State v. Stephenson

JUSTICE LEAPHART

dissenting.

¶38 I dissent. The Court has glossed over the issue raised by the defendant in order to address an issue of its own making.

¶39 As the Court notes, the PSI contained recommendation No. 11 that “the Defendant shall pay a fine of $85.00 to the Community Service Program.” Stephenson objected to this fine, stating: “It’s not in the plea agreement. We’d object to that.” When the trial court imposed a suspended sentence along with the above condition, Stephenson moved to withdraw his plea “based on the fact of the imposition of the fine of $85 to the community service program.” The court, stating that it viewed the condition as a “surcharge fee,” denied the motion to withdraw the plea.

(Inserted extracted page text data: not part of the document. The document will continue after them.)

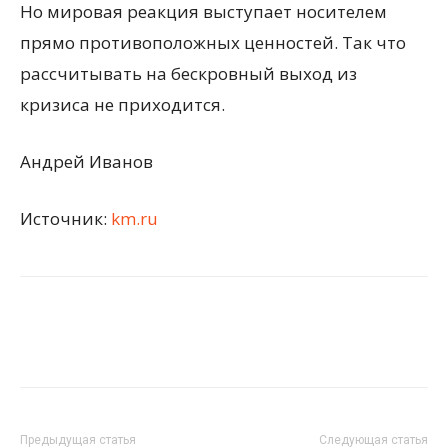
Но мировая реакция выступает носителем
прямо противоположных ценностей. Так что
рассчитывать на бескровный выход из
кризиса не приходится.
Андрей Иванов
Источник:
km.ru
Предыдущая статья
Следующая статья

¶40 On appeal Stephenson raises one issue: “Did the district court err in not allowing the defendant to withdraw his guilty plea when the district court imposed a fine not included in the parties’ appropriate disposition plea agreement and the State did not support the plea agreement?” Stephenson’s prayer for relief states: “Stephenson would respectfully request this Court reverse and remand this case to the district court granting Mr. Stephenson the statutory and case law right to withdraw his guilty plea.”

¶41 From sentencing through appeal, Stephenson has consistently taken the position that since the District Court imposed a condition not contemplated by the plea agreement, the court should have advised him that it was rejecting the plea agreement and allowed him to withdraw his plea under § 46-12-211(2), MCA.

*72¶42 This Court appropriately concludes that the trial court did not reject the plea agreement and thus Stephenson is not entitled to withdraw his plea. Having so concluded, the only issue raised on appeal is resolved, and the judgment should be affirmed. The Court, however, goes on to address an issue not raised by Stephenson-i.e., whether, independently of a plea agreement, a sentencing court can, by way of a fine or a surcharge fee, direct that the defendant pay money to the community service program.

¶43 Although Stephenson does argue that since the plea agreement did not contemplate imposition of any fines, the court had no authority to simply recharacterize the PSI’s recommended $85 “fine” as a “surcharge fee,” he does not advance the broader argument that the court had no authority -under the rubric of either a fee or a fine to direct that the defendant pay money to the community service program.

¶44 Given that Stephenson did not raise this issue at sentencing or on appeal, I would simply conclude (as does the Court) that since the sentencing court did not reject the plea agreement, Stephenson is not entitled to withdraw his plea.

¶45 Finally, it should also be noted that the State, on appeal, filed a concession and waiver of the $85 fine. Thus, the Court’s insistence on addressing the legality of the fine is doubly gratuitous in that the issue was not raised by Stephenson and, to the extent it was relevant, was mooted by the State’s waiver.

JUSTICE RICE and JUSTICE MORRIS join in the dissent of JUSTICE LEAPHART.